The youngest Doctor! Matt Smith is only 26! 
	

	
	
		
		

		
			





(And oh yes, there is wank at ONTD about how ~*~Twilight~*~ the promo shot is. 






Extended interview on Doctor Who Confidential:
http://www.youtube.com/watch?v=Zog-6SrGxE0

 Quote:

  The BBC today announced that Matt Smith has been cast in the role of the Doctor in the iconic BBC series Doctor Who. Smith will be the eleventh Time Lord and will take over from David Tennant who leaves the show at the end of 2009. He will be seen in the forthcoming fifth series that will be broadcast in 2010.

The fifth series will also have a new lead writer and Executive Producer in the form of the BAFTA award winning writer Steven Moffat who is taking over from Russell T Davies. Moffat will be joined by Piers Wenger who will be the new Executive Producer for BBC Wales making the show.

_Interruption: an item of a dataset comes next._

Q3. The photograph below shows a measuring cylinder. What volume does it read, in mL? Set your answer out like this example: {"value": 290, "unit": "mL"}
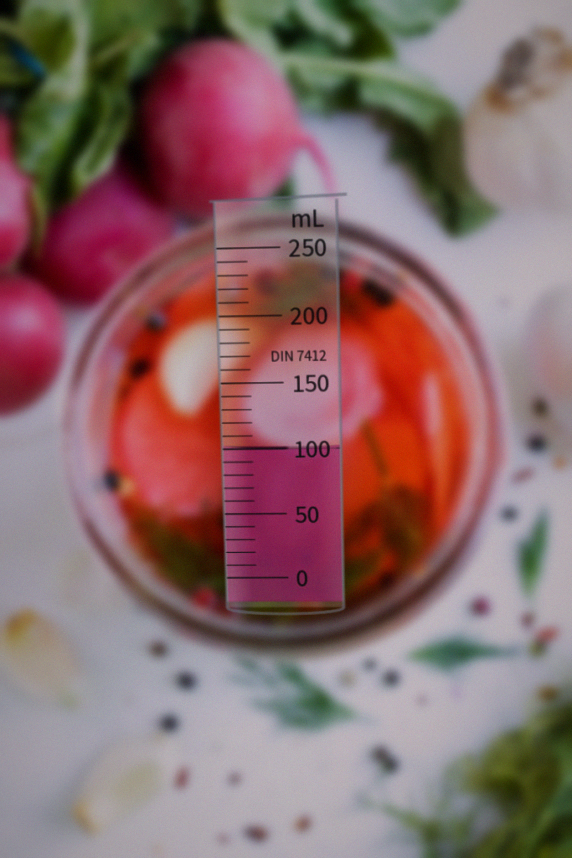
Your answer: {"value": 100, "unit": "mL"}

Following David Tennant's decision to step down at the end of 2009, the team behind the new series set about casting the new Doctor so that new adventures could be created and scripts written with Matt in mind.

The identity of the new Doctor was revealed on a special edition of Doctor Who Confidential that was broadcast on BBC One on January 3rd at 17.35hrs. In it Smith revealed his initial reaction at taking on such a legendary role and his thoughts on what direction the Doctor might now be going with him playing the part.

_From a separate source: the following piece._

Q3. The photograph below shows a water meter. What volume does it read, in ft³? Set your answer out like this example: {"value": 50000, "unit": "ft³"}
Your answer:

Matt Smith said of his new role "I'm just so excited about the journey that is in front of me. It's a wonderful privilege and challenge that I hope I will thrive on. I feel proud and honoured to have been given this opportunity to join a team of people that has worked so tirelessly to make the show so thrilling.
http://www.bbc.co.uk/doctorwho/s4/ne...090103_news_01 
 
I am so excited about Eleven. Nine was MY Doctor, and it took me two series to warm up to David Tennant as Ten, and now I'm bored of him and ready for a change.

Eleven looked very emo at first, but once you watch the interview with him, he seems a lot more natural and down-to-earth. He also uses his hands alot, which I think is kind of quirky and Doctor-like -- Ten was rather manic like that too, only he was more about the "eyebrows wagging" and "bugging eyes out of his head".


----------



## Kinderwhore (Jan 4, 2009)

I feel instinctively good about the casting and I don't even know why. I'm not worried at all. Although that may come down to the fact that we will finally be rid of RTD, thank Jesus. It's like nothing can go wrong.


----------



## vikitty (Jan 4, 2009)

Oh WORD to that! RTD has had some good eps but many total, character-assassinating CLUNKERS. I am so excited about Moffat taking over. I think it will be good for the show. I think a lot of people associate Ten/DT with RTD because they'd worked with one another before Who, so this in a way a big "reset" button.

I can also see a bit of Tennant in Matt; the regeneration should be very cool.


----------



## gachapin_luv (Feb 7, 2010)

Quote:

   Originally Posted by *vikitty* 

 
_Oh WORD to that! RTD has had some good eps but many total, character-assassinating CLUNKERS. I am so excited about Moffat taking over. I think it will be good for the show. I think a lot of people associate Ten/DT with RTD because they'd worked with one another before Who, so this in a way a big "reset" button.

I can also see a bit of Tennant in Matt; the regeneration should be very cool._

 
"Not ginger!"


----------



## greengoesmoo (Mar 5, 2010)

You know RTD was the equiv to a tea boy to begin with? He crunched his way to the top of his favourite show just to cock it up royally. (IMO)

I LOVE love LOVE 1960's Dr Who, Hartnell and Troughton are my doctors. New stuff grates on me a bit because although it's ALWAYS been a kid's show, it's turned into a kid's show that thinks it's for grown ups. 

I have enjoyed a few new episodes here and there, but for me Doctor Who is men swaddled in bubble wrap sprayed green, monster faces made of spaghetti And assistants who wore glittery blue catsuits and PVC miniskirts! <3

I will be tuning in for the re-gen however!


----------